I have just completed my on-call week. As many will know our working pattern means one consultant is first on service for a seven day period. This ensures a degree of continuity when we receive calls and are dealing with the acute services. In this role, we are the first point of contact for enquiries and I thought therefore I would reflect on a couple of the highlights.
Little Thing #1:
One of my local GP’s rang to ask for a urine sensitivity result. I am always at pains to be as helpful as I possibly can when I get these calls, which are as a result of antibiotic suppression rules we have instigated. I talked a little about this in my last article. I appreciate that GP’s are as busy as everyone else these days but as a result of others failing to provide adequate details of request forms, they find themselves having to sort out what is going on with a patient. As seems to be my experience with most of these calls however, they do seem to see that we are all working on this together and as that previous article illustrates, we appear to be making a difference.
What was refreshing and uplifting for me about this call was that she went on to say that following a previous conversation with our services, in combination with the patient in question, they agreed that he should stop his long term prophylactic antibiotics for recurrent UTI and in stead, hold a treatment course of antibiotics at home, together with a sample pot for urine and a request form pre-filled, to which he would just add the date if he developed acute symptoms of UTI. This is what had happened but he had been symptom free (and antibiotic free) for six-months. The GP had prescribed trimethoprim and wanted to check if was effective, which it was. What is more, there was no evidence of multi-drug resistance – the isolate was only resistant to amoxicillin, which is the case with around 50% of our isolates.
Stories like this emphasise for me that while there is a lot of worry about antimicrobial resistance, if we use what we have wisely, avoiding use when we can, then the predominant bacteria we meet will remain sensitive strains.
Little Thing #2:
As a result of our Clinical Pathology Accreditation visit to the lab in Withybush Hospital, we were asked to develop a route to ensuring we were meeting the needs of our clinical users.
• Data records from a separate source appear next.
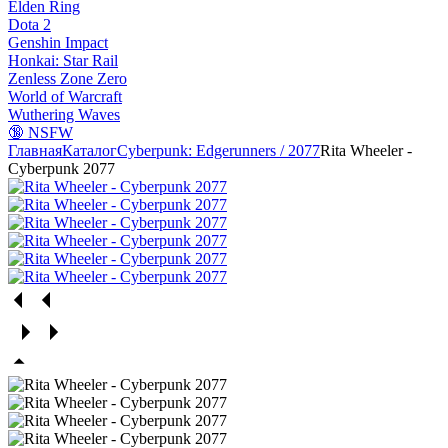
Elden Ring
Dota 2
Genshin Impact
Honkai: Star Rail
Zenless Zone Zero
World of Warcraft
Wuthering Waves
🔞 NSFW
Главная
Каталог
Cyberpunk: Edgerunners / 2077
Rita Wheeler -
Cyberpunk 2077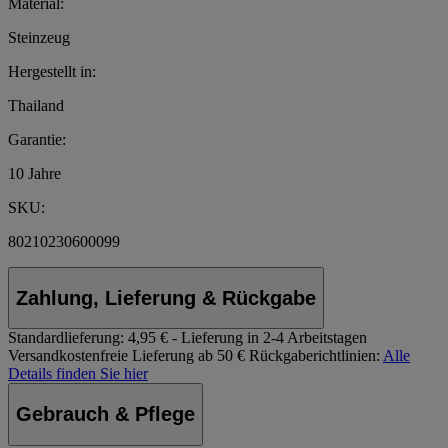
Material:
Steinzeug
Hergestellt in:
Thailand
Garantie:
10 Jahre
SKU:
80210230600099
Zahlung, Lieferung & Rückgabe
Standardlieferung:
4,95 € - Lieferung in 2-4 Arbeitstagen
Versandkostenfreie Lieferung ab 50 €
Rückgaberichtlinien:
Alle
Details finden Sie hier
Gebrauch & Pflege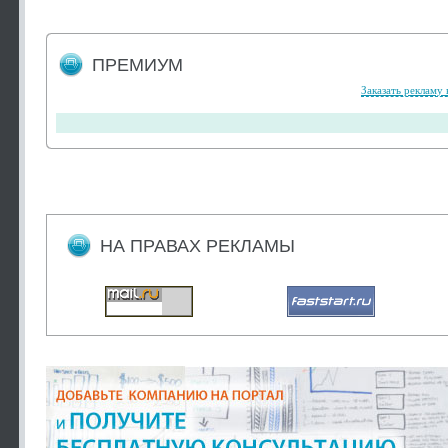
ПРЕМИУМ
Заказать рекламу 
НА ПРАВАХ РЕКЛАМЫ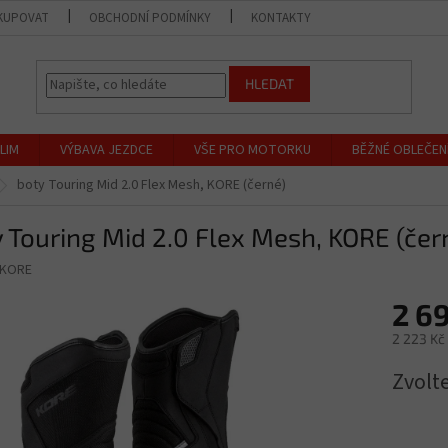
KUPOVAT
OBCHODNÍ PODMÍNKY
KONTAKTY
PRODEJNA
HLEDAT
LIM
VÝBAVA JEZDCE
VŠE PRO MOTORKU
BĚŽNÉ OBLEČEN
boty Touring Mid 2.0 Flex Mesh, KORE (černé)
 Touring Mid 2.0 Flex Mesh, KORE (čer
KORE
2 6
2 223 Kč
Měrná
Zvolt
cena: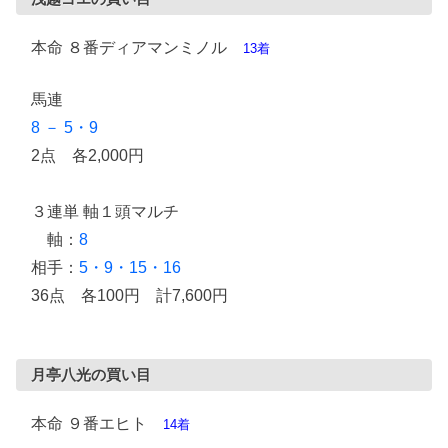
本命 ８番ディアマンミノル
13着
馬連
8 － 5・9
2点 各2,000円
３連単 軸１頭マルチ
軸：
8
相手：
5・9・15・16
36点 各100円 計7,600円
月亭八光の買い目
本命 ９番エヒト
14着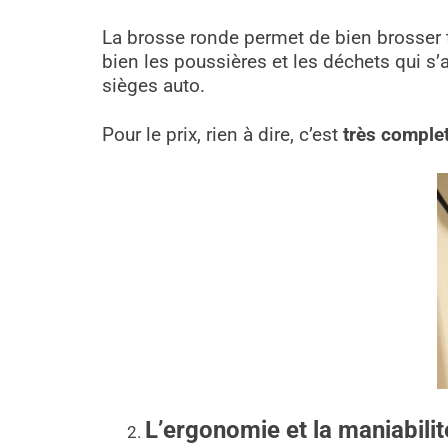
La brosse ronde permet de bien brosser
bien les poussières et les déchets qui s’
sièges auto.
Pour le prix, rien à dire, c’est
très comple
L’ergonomie et la maniabilit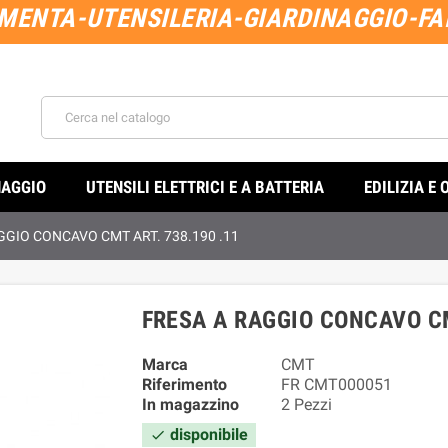
MENTA-UTENSILERIA-GIARDINAGGIO-FAI
NAGGIO
UTENSILI ELETTRICI E A BATTERIA
EDILIZIA E 
GGIO CONCAVO CMT ART. 738.190 .11
FRESA A RAGGIO CONCAVO CM
Marca
CMT
Riferimento
FR CMT000051
In magazzino
2 Pezzi
disponibile
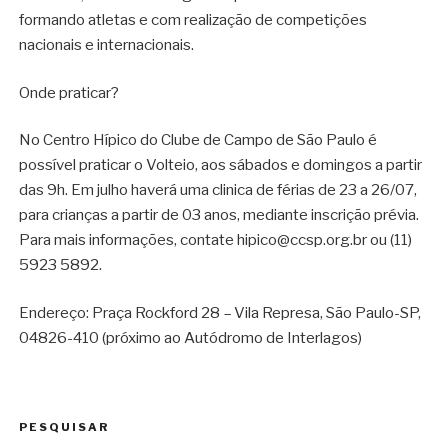
formando atletas e com realização de competições
nacionais e internacionais.
Onde praticar?
No Centro Hípico do Clube de Campo de São Paulo é
possível praticar o Volteio, aos sábados e domingos a partir
das 9h. Em julho haverá uma clinica de férias de 23 a 26/07,
para crianças a partir de 03 anos, mediante inscrição prévia.
Para mais informações, contate hipico@ccsp.org.br ou (11)
5923 5892.
Endereço: Praça Rockford 28 – Vila Represa, São Paulo-SP,
04826-410 (próximo ao Autódromo de Interlagos)
PESQUISAR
While we have a lot of regular conversations with the clinicians who use our services, indeed every conversation like the one described above may lead to insights of development needs, they wanted to see a more formal approach. As a result, on our reports, we have been including a link to our professional feedback page, which is discussed on our Consultant Services page.
Yesterday evening, we had our fist response from one of our service users, which really is a tiny-weeney little thing but made my week complete to know that someone had taken the time to respond to us and provide feedback. I look forward to more responses in the future.
Claire Bloodworth says
Great article as always Mike!
Dr Mike Simmons says
Many thanks, Claire. Interestingly, you are one of the first to ever comment here and the aim was to allow clinicians or the public/patients to also ask questions, with the proviso of course that we would not want to debate personal health related issues on an open forum. For that reason, all comments are held for moderation prior to publication.